The Kissaway Trail, Breach
Featured Album
Effortless and irresistible, even without a couple founding members
After the release of 2010′s Sleep Mountain, the Kissaway Trail lost two of its founding members. For the noise-spackled (but pop-minded) Denmark band, this move ended up being a case of addition by subtraction: Breach, the group’s third record and first recorded as a trio, is a far more focused effort. The album’s hazy indie rock draws from diverse influences, including Britpop (the shimmering “Nørrebro”), psych-pop (the Flaming Lips dead ringer “Cuts Of Youth (Razor Love)”) and ’80s alt-pop (“Sarah Jevo”).

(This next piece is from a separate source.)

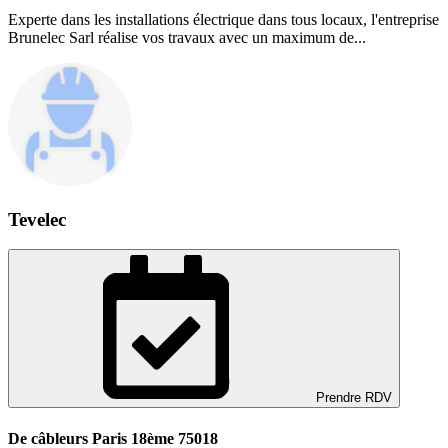
Experte dans les installations électrique dans tous locaux, l'entreprise
Brunelec Sarl réalise vos travaux avec un maximum de...
Tevelec
Prendre RDV
De câbleurs Paris 18ème 75018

The ’80s pop vibe is especially magnified by a gentle New Order synth buzz, which hums prominently underneath multiple songs: the mournful, drum-heavy instrumental “Sara (R.I.Punk),” clanking electropop plea “Beauty Still Rebels” and the Low Life-esque album-closer “A Rainy Night In Soho.” Thomas Fagerlund and Søren Corneliussen are forceful vocalists, and a few grungier detours — including the Cloud Nothings-reminiscent “So Sorry, I’m Not” and the lush, hooky highlight “The Springsteen Implosion” — add bite and aggression. Stylistically, the Kissaway Trail aren’t reinventing the wheel, but their songwriting is taut and dynamic; as a result, Breach sounds effortless and irresistible.